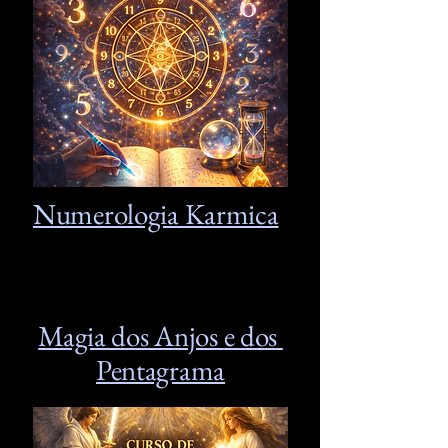
Numerologia Karmica
Magia dos Anjos e dos
Pentagrama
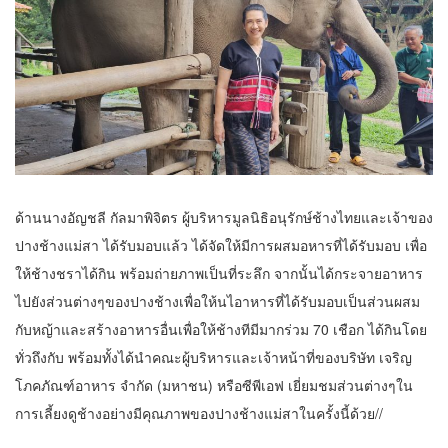
ด้านนางอัญชลี กัลมาพิจิตร ผู้บริหารมูลนิธิอนุรักษ์ช้างไทยและเจ้าของ
ปางช้างแม่สา ได้รับมอบแล้ว ได้จัดให้มีการผสมอหารที่ได้รับมอบ เพื่อ
ให้ช้างชราได้กิน พร้อมถ่ายภาพเป็นที่ระลึก จากนั้นได้กระจายอาหาร
ไปยังส่วนต่างๆของปางช้างเพื่อให้นไอาหารที่ได้รับมอบเป็นส่วนผสม
กับหญ้าและสร้างอาหารอื่นเพื่อให้ช้างทีมีมากร่วม 70 เชือก ได้กินโดย
ทั่วถึงกับ พร้อมทั้งได้นำคณะผู้บริหารและเจ้าหน้าที่ของบริษัท เจริญ
โภคภัณฑ์อาหาร จำกัด (มหาชน) หรือซีพีเอฟ เยี่ยมชมส่วนต่างๆใน
การเลี้ยงดูช้างอย่างมีคุณภาพของปางช้างแม่สาในครั้งนี้ด้วย//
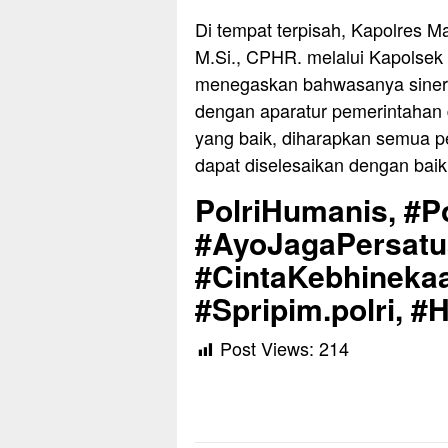
Di tempat terpisah, Kapolres M
M.Si., CPHR. melalui Kapolsek
menegaskan bahwasanya sinergi
dengan aparatur pemerintahan
yang baik, diharapkan semua p
dapat diselesaikan dengan baik
PolriHumanis, #Po
#AyoJagaPersat
#CintaKebhinekaa
#Spripim.polri, #
Post Views:
214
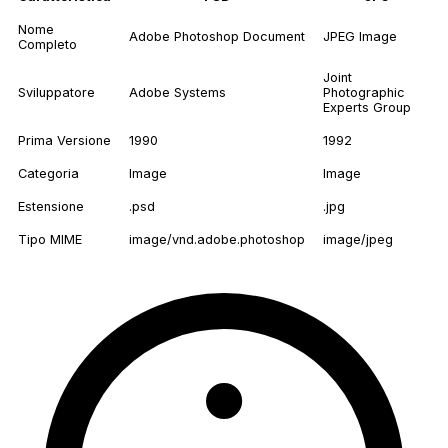
Nome
Adobe Photoshop Document
JPEG Image
Completo
Joint
Sviluppatore
Adobe Systems
Photographic
Experts Group
Prima Versione
1990
1992
Categoria
Image
Image
Estensione
.psd
.jpg
Tipo MIME
image/vnd.adobe.photoshop
image/jpeg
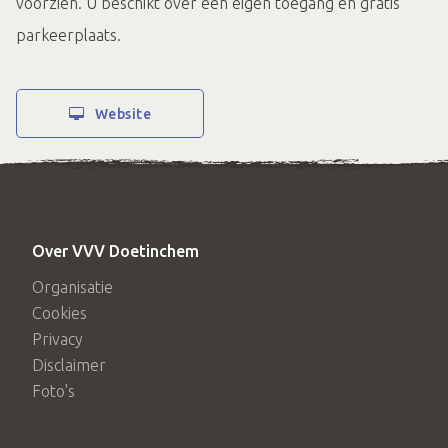
voorzien. U beschikt over een eigen toegang en gratis
parkeerplaats.
Website
Over VVV Doetinchem
Organisatie
Cookies
Privacy
Disclaimer
Foto's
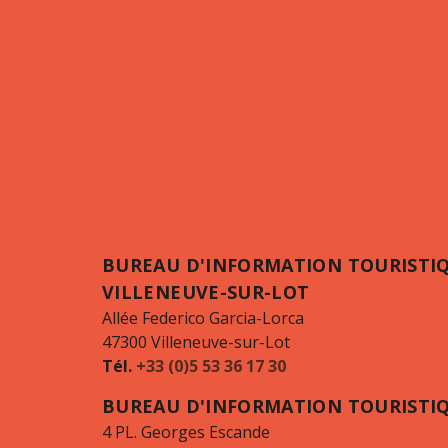
BUREAU D'INFORMATION TOURISTI
VILLENEUVE-SUR-LOT
Allée Federico Garcia-Lorca
47300 Villeneuve-sur-Lot
Tél.
+33 (0)5 53 36 17 30
BUREAU D'INFORMATION TOURISTI
4 PL. Georges Escande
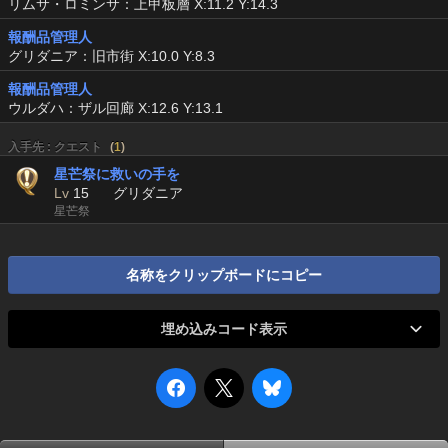
リムサ・ロミンサ：上甲板層 X:11.2 Y:14.3
報酬品管理人
グリダニア：旧市街 X:10.0 Y:8.3
報酬品管理人
ウルダハ：ザル回廊 X:12.6 Y:13.1
入手先 : クエスト
(
1
)
星芒祭に救いの手を
Lv
15
グリダニア
星芒祭
名称をクリップボードにコピー
埋め込みコード表示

Action item:
Quote the text of every row above line for line, with the pictures left out.

Response to the task:
Numerologia Karmica
Magia dos Anjos e dos
Pentagrama
ด้านนางอัญชลี กัลมาพิจิตร ผู้บริหารมูลนิธิอนุรักษ์ช้างไทยและเจ้าของ
ปางช้างแม่สา ได้รับมอบแล้ว ได้จัดให้มีการผสมอหารที่ได้รับมอบ เพื่อ
ให้ช้างชราได้กิน พร้อมถ่ายภาพเป็นที่ระลึก จากนั้นได้กระจายอาหาร
ไปยังส่วนต่างๆของปางช้างเพื่อให้นไอาหารที่ได้รับมอบเป็นส่วนผสม
กับหญ้าและสร้างอาหารอื่นเพื่อให้ช้างทีมีมากร่วม 70 เชือก ได้กินโดย
ทั่วถึงกับ พร้อมทั้งได้นำคณะผู้บริหารและเจ้าหน้าที่ของบริษัท เจริญ
โภคภัณฑ์อาหาร จำกัด (มหาชน) หรือซีพีเอฟ เยี่ยมชมส่วนต่างๆใน
การเลี้ยงดูช้างอย่างมีคุณภาพของปางช้างแม่สาในครั้งนี้ด้วย//
Di tempat terpisah, Kapolres M
M.Si., CPHR. melalui Kapolsek
menegaskan bahwasanya sinergi
dengan aparatur pemerintahan
yang baik, diharapkan semua p
dapat diselesaikan dengan baik
PolriHumanis, #Po
#AyoJagaPersat
#CintaKebhinekaa
#Spripim.polri, #
Post Views:
214
Nome
Adobe Photoshop Document
JPEG Image
Completo
Joint
Sviluppatore
Adobe Systems
Photographic
Experts Group
Prima Versione
1990
1992
Categoria
Image
Image
Estensione
.psd
.jpg
Tipo MIME
image/vnd.adobe.photoshop
image/jpeg
voorzien. U beschikt over een eigen toegang en gratis
parkeerplaats.
Website
Over VVV Doetinchem
Organisatie
Cookies
Privacy
Disclaimer
Foto's
BUREAU D'INFORMATION TOURISTI
VILLENEUVE-SUR-LOT
Allée Federico Garcia-Lorca
47300 Villeneuve-sur-Lot
Tél.
+33 (0)5 53 36 17 30
BUREAU D'INFORMATION TOURISTI
4 PL. Georges Escande
リムサ・ロミンサ：上甲板層 X:11.2 Y:14.3
報酬品管理人
グリダニア：旧市街 X:10.0 Y:8.3
報酬品管理人
ウルダハ：ザル回廊 X:12.6 Y:13.1
入手先 : クエスト
(
1
)
星芒祭に救いの手を
Lv
15
グリダニア
星芒祭
名称をクリップボードにコピー
埋め込みコード表示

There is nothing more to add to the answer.